Federal Aviation Administration administrator Steve Dickson has ordered the agency’s aviation safety experts to issue an Emergency Airworthiness Directive, requiring “immediate or stepped-up inspections of Boeing 777 airplanes equipped with certain Pratt & Whitney PW4000 engines.”
“This will likely mean that some airplanes will be removed from service,” Dickson said in a statement posted to Twitter.
According to the FAA, aviation safety experts are meeting into the evening with Pratt & Whitney and Boeing to finalize the details of the order and any accompanying service bulletins in order to ensure that the appropriate airplanes are included. Exact details of the inspection will be specified in the emergency order.
Dickson added that the agency is “working closely with other civil aviation authorities to make this information available to affected operators in their jurisdictions.”
Representatives for Boeing and Pratt & Whitney did not immediately return FOX Business’ requests for comment.
The move comes in response to United Airlines flight 328, which experienced an engine failure after taking off from Denver International Airport on Saturday. The airplane landed safely after dropping debris over northern Colorado, officials said.
The Boeing 777 was heading from Denver to Honolulu with 231 passengers and 10 crew aboard when its right engine failed and erupted in flames. The plane quickly lost altitude and dropped huge pieces of the engine casing and chunks of fiberglass onto the neighborhoods below. Authorities said no injuries were reported aboard the plane or on the ground where debris fell.
According to a Sunday evening update from the National Transportation Safety Board’s ongoing investigation into the incident, an intitial examination indicated that the airplane sustained minor damage, most of which was “confined to the number 2 engine.”
Investigators noted that the inlet, a duct which is required to ensure smooth airflow into the engine, and a cowling, the removable metal covering that houses the engine, were separated from the engine. In addition, two fan blades were fractured while the remainder of the blades exhibited damage to their tips and leading edges.
The NTSB added that investigators continue to examine the engine, airplane and the photographs and video taken by passengers aboard United flight 328 and that the cockpit voice recorder and flight data recorder were transported to the agency’s laboratory in Washington where each will be downloaded and analyzed.
“We reviewed all available safety data following yesterday’s incident,” Dickson said. “Based on the initial information, we concluded that the inspection interval should be stepped up for the hollow fan blades that are unique to this model of engine, used solely on Boeing 777 airplanes.”
According to the most recent registry data, airlines in only three countries operate airplanes with the affected engines: the United States, Japan, and South Korea. United Airlines, the only U.S. operator with this type of engine in its fleet, said it would ground the affected planes immediately.

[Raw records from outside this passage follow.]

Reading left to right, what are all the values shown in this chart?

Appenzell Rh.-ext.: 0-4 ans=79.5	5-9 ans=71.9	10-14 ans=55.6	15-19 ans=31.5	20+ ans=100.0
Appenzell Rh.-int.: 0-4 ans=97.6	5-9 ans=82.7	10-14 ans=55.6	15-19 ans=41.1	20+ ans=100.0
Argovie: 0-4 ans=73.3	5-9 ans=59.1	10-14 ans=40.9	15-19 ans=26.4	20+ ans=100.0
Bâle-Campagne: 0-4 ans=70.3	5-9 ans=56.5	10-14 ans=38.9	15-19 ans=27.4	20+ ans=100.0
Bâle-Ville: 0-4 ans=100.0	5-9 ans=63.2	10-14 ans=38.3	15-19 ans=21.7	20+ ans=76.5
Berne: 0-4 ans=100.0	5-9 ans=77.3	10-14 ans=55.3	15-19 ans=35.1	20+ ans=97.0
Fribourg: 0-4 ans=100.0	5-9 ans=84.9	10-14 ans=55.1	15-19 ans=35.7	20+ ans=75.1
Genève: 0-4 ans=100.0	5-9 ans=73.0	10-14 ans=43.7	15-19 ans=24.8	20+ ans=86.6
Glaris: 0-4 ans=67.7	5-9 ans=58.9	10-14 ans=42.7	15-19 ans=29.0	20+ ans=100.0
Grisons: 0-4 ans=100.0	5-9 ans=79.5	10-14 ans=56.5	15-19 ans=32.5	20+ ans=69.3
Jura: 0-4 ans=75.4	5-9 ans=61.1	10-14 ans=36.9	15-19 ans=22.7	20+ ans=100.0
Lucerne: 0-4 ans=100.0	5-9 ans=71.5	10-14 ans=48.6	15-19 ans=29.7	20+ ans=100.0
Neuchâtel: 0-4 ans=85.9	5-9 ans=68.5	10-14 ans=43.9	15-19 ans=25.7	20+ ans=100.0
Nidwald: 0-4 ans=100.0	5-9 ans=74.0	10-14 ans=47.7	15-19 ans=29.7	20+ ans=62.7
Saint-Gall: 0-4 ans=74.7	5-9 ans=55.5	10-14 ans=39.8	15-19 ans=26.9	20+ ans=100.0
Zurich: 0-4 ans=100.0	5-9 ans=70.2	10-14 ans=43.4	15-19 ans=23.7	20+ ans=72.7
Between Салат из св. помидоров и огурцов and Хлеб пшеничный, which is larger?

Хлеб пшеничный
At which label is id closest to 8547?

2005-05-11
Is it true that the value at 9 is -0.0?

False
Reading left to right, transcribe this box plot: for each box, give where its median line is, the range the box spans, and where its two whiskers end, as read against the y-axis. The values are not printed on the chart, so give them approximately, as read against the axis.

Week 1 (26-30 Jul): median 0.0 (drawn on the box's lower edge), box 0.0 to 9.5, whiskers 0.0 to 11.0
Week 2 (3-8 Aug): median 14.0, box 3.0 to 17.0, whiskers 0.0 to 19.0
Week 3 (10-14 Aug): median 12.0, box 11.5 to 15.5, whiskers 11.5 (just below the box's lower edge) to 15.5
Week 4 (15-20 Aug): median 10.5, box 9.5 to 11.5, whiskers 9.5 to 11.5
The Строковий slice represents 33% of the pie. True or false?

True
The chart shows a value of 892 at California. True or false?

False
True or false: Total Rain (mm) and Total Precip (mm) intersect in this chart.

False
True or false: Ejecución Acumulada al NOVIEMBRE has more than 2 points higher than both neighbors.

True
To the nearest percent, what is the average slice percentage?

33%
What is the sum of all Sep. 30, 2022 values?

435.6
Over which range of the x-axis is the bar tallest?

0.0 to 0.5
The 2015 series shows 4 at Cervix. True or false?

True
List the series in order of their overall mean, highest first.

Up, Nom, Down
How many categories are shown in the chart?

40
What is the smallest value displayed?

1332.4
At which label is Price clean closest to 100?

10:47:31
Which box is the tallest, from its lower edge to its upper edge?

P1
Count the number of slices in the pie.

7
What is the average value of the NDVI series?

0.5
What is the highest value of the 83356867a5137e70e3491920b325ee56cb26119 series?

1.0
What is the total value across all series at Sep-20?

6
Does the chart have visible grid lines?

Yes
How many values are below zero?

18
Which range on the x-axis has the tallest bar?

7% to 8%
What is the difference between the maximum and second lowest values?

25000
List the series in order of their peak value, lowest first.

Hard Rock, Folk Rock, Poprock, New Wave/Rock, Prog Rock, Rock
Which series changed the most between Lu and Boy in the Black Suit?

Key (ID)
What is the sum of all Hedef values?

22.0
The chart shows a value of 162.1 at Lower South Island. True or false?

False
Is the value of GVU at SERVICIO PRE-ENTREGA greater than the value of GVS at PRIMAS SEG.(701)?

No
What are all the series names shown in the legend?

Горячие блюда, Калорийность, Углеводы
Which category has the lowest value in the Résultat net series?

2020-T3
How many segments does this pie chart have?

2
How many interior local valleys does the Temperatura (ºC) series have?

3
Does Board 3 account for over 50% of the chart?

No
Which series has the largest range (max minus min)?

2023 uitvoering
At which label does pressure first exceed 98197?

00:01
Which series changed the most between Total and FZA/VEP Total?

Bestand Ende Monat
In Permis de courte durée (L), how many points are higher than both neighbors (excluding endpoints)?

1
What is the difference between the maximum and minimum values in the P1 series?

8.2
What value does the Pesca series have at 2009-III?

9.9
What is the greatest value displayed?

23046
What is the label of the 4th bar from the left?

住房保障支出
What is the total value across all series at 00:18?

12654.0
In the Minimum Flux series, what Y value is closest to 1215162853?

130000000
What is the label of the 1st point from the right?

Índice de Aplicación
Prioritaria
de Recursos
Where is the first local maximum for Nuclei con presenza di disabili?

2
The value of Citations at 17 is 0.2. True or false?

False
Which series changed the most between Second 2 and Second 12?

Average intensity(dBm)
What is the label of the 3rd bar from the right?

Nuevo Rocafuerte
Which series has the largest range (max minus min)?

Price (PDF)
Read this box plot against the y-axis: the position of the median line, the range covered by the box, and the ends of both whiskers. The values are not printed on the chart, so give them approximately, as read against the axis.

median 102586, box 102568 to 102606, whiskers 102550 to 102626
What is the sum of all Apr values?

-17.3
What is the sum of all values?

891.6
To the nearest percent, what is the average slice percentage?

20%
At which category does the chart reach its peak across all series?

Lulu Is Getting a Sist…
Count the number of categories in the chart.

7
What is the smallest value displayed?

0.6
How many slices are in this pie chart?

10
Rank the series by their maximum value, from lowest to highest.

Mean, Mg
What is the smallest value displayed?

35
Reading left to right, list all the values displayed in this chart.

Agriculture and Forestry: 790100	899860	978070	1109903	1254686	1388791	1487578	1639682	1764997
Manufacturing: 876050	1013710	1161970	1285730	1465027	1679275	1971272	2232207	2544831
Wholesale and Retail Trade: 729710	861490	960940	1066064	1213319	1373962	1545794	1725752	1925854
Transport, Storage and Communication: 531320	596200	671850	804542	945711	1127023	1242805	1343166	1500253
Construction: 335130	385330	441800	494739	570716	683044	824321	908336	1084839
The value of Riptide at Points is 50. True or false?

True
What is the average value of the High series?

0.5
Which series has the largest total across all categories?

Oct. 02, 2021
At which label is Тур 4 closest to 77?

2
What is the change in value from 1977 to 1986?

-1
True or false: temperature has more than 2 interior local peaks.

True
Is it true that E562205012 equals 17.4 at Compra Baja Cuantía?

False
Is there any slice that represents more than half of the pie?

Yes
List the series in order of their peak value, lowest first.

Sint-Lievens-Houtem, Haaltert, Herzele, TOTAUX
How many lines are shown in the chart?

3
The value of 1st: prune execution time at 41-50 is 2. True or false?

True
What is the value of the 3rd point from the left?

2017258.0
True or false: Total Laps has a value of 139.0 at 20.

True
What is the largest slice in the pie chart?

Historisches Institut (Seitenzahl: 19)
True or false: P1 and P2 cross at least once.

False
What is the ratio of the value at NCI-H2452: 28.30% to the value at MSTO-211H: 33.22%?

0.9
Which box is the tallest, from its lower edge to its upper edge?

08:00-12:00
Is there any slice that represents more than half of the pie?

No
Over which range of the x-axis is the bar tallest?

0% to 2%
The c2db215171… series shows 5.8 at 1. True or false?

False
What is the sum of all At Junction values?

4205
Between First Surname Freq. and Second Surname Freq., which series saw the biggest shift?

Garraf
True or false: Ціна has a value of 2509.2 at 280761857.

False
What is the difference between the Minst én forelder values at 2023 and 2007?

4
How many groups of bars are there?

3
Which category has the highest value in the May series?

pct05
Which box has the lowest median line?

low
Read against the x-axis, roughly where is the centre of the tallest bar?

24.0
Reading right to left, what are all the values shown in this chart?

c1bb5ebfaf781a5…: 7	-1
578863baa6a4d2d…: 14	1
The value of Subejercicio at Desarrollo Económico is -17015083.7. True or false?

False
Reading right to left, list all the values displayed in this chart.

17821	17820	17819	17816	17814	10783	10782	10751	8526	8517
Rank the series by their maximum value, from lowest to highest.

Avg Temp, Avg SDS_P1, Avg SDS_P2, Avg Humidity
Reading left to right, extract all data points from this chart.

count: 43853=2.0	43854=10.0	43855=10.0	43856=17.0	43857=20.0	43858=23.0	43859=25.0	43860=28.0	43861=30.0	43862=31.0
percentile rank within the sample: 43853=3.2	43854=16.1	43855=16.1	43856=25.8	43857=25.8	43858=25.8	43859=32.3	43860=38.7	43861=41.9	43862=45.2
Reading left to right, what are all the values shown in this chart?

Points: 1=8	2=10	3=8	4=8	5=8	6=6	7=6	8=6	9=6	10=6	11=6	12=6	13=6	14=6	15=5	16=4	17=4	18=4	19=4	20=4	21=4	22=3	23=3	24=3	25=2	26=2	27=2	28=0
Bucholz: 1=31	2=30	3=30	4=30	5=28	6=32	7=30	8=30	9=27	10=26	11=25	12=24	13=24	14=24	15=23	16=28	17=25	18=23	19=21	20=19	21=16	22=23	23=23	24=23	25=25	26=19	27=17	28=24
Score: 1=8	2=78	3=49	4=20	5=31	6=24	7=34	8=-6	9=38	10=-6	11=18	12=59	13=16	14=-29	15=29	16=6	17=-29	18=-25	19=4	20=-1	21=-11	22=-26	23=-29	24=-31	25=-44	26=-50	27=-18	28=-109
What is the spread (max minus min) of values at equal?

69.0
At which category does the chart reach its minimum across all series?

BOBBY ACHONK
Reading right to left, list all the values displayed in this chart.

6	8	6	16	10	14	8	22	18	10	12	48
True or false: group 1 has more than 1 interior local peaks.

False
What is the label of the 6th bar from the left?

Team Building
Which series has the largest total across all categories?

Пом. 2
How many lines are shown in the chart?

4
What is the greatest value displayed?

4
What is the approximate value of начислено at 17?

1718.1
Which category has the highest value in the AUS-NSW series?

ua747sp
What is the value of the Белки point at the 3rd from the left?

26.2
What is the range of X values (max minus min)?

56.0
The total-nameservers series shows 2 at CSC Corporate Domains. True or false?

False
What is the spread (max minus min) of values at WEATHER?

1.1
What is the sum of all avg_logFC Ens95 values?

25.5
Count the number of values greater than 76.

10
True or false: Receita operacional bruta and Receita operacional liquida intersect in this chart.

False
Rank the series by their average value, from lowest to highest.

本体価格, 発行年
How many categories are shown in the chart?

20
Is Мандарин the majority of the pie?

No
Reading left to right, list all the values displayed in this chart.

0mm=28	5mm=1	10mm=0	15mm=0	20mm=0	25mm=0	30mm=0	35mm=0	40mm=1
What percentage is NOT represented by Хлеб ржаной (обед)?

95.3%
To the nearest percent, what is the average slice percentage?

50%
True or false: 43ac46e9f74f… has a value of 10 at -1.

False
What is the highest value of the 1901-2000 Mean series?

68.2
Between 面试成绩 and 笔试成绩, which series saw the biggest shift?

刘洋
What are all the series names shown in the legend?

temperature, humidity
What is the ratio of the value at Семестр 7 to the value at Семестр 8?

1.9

“Starting immediately and out of an abundance of caution, we are voluntarily and temporarily removing 24 Boeing 777 aircraft powered by Pratt & Whitney 4000 series engines from our schedule. Since yesterday, we’ve been in touch with regulators at the NTSB and FAA and will continue to work closely with them to determine any additional steps that are needed to ensure these aircraft meet our rigorous safety standards and can return to service,” a United spokesperson told FOX Business in a statement. “As we swap out aircraft, we expect only a small number of customers to be inconvenienced.”
In addition to its 24 active aircrafts, United has 28 additional Boeing 777s in storage.
“Safety remains our highest priority – for our employees and our customers,” the spokesperson added. “That’s why our pilots and flight attendants take part in extensive training to prepare and manage incidents like United flight 328. And we remain proud of their professionalism and steadfast dedication to safety in our day to day operations and when emergencies like this occur.”
The FAA said it is also aware that the Japan Civil Aviation Bureau has directed operators equipped with this type of engine to cease flying in Japan until further notice.